» Pon lut 02, 2009 19:27
Malwinka przekroczyła TM
Tri jest kotką o imieniu..Trikolorka.Nigdy nie miała innego.Została zabrana ze schroniska jako dorosła już kotka i została w lecznicy w Stalowej Woli.Stała się niejako jej maskotką.Wychodząca,ale jej domem zawsze była lecznica.Wszyscy ją znają,chcą głaskać,ale ona nie bardzo na to pozwala.Niestety,jest kotkiem łapiącym różne infekcje,musi dostawać antybiotyki,a z tego powodu pewno też spada jej odporność.Nie bez znaczenia jest również to,że w lecznicy ma do czynienia z chorymi zwierzętami,z wirusami.Nie jest już młodziutka,ma około siedmiu lat.Do jej atutów należy jednak uroda.Kotka jest nieduża,taka króciutka,grubiutka z okrągłym pyszczkiem.Bardzo mi się podoba.Chciałam wielokrotnie wziąć ją na ręce,pogłaskać,ale udało mi się tylko raz,kiedy atakował ją duży kocur.O,wtedy byłam jej przyjaciółką,tuliła się do mnie,a jakże.Bo to jest kot jednego pana.Wetka może z nią zrobić wszystko.Velvet robiła jej zdjęcia,ale obawiam się,że na każdym kotka je.W odróżnieniu od Pudzia-burania, ona jest zainteresowana głównie jedzeniem.Kotka jest oczywiście wysterylizowana,szczepiona,odrobaczana regularnie,ma wszelkie testy na białaczkę,na różne inne świństwa.Wetka nie wierzy,że znajdzie dom,ale obie z Velvet pomyślałyśmy,że przecież nie takie cuda się zdarzają na forum,więc może?No,bo czyż nie jest śliczna?
■ ■ ■
§ Polecenie
Ile lat ma kotka opisana w podanym fragmencie?

Zapisane dane
■ ■ ■
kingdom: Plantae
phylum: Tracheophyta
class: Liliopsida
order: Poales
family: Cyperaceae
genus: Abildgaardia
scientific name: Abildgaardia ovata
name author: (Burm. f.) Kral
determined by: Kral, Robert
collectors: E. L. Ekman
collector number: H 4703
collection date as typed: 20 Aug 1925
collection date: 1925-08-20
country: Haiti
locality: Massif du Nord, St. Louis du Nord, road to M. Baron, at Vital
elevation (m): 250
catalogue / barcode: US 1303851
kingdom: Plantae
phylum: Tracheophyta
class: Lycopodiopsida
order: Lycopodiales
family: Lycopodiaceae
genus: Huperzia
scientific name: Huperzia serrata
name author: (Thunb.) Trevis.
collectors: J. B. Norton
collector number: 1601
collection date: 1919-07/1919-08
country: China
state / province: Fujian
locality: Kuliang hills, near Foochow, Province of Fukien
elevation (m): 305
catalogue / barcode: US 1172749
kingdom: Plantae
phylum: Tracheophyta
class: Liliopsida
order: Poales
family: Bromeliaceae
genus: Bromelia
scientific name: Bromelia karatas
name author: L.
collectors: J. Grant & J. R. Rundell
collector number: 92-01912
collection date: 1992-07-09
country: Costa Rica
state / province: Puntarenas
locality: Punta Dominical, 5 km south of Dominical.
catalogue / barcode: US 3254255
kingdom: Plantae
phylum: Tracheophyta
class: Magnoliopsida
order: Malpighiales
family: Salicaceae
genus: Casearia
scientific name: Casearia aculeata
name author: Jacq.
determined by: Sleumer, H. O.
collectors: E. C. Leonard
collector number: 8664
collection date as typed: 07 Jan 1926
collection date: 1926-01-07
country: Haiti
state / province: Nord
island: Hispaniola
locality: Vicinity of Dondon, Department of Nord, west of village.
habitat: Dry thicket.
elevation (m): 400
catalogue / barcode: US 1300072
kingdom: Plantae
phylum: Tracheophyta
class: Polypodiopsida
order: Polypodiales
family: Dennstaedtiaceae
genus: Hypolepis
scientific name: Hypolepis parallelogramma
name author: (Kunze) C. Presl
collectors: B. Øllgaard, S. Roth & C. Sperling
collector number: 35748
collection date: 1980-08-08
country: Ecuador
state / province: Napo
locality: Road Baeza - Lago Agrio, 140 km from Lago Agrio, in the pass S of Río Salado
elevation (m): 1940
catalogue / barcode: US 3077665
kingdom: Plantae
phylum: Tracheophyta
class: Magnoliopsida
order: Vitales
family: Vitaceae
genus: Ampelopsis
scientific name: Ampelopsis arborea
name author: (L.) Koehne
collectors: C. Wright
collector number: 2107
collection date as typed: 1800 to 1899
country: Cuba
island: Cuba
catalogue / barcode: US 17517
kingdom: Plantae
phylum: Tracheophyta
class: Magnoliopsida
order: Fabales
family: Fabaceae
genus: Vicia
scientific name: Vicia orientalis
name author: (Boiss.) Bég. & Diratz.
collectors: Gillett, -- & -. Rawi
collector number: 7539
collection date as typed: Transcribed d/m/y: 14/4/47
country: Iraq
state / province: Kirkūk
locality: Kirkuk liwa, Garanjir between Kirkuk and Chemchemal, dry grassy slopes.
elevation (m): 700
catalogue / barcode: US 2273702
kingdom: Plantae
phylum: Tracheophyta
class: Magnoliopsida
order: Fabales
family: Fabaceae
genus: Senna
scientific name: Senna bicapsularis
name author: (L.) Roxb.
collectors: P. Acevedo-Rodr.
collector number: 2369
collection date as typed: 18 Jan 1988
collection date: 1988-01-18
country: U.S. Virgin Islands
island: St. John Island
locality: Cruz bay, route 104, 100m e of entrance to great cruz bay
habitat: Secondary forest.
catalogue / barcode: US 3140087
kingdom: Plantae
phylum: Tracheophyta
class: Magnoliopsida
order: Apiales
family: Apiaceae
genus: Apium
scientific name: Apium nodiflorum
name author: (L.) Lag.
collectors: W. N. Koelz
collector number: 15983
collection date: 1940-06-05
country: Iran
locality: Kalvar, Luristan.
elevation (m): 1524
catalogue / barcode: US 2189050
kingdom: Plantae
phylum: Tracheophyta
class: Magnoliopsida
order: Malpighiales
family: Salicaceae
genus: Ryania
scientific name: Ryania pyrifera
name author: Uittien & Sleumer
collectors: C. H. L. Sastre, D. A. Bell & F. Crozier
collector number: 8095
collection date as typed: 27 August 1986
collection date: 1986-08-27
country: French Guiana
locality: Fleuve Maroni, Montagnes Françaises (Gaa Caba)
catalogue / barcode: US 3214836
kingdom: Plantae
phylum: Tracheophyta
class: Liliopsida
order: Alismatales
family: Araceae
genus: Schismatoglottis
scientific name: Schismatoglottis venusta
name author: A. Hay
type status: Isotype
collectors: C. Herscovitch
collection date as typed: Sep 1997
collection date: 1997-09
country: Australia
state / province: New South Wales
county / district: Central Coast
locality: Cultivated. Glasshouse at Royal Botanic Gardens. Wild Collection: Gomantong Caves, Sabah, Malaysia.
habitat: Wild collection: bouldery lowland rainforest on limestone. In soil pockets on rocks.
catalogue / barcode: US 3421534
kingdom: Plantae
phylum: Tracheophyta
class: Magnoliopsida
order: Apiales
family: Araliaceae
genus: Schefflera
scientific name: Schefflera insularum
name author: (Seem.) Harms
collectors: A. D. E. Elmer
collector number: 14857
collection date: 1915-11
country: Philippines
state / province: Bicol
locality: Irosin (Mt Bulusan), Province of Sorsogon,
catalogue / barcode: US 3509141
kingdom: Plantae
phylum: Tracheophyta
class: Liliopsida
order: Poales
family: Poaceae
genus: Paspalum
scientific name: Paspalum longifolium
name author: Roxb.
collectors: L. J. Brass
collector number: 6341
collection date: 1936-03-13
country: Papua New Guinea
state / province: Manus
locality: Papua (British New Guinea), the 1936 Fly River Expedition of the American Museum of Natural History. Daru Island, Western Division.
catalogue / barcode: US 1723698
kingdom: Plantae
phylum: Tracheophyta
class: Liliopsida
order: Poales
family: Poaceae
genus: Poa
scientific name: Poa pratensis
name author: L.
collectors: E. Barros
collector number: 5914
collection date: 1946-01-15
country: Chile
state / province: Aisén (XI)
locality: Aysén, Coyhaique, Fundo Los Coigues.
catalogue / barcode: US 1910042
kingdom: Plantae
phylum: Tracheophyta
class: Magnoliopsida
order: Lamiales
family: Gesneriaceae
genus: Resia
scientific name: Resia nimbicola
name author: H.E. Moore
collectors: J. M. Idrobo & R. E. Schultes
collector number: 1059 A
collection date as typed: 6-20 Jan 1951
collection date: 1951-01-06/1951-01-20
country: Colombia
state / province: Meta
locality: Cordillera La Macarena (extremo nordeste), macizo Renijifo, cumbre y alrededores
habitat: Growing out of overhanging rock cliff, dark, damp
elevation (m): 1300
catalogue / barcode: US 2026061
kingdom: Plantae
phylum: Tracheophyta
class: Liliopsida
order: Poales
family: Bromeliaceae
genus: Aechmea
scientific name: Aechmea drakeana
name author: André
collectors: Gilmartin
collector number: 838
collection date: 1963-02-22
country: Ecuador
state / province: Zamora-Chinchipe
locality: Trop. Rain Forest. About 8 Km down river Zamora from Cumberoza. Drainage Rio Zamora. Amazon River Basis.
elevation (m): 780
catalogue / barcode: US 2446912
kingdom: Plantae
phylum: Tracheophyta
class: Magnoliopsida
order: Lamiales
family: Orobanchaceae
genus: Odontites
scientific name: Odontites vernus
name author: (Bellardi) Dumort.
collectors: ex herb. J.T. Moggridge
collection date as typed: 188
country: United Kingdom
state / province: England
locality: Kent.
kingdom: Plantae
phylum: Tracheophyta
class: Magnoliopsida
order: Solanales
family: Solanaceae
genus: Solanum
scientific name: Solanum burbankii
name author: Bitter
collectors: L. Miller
■ ■ ■
§ Rozwiązanie
Około siedmiu lat.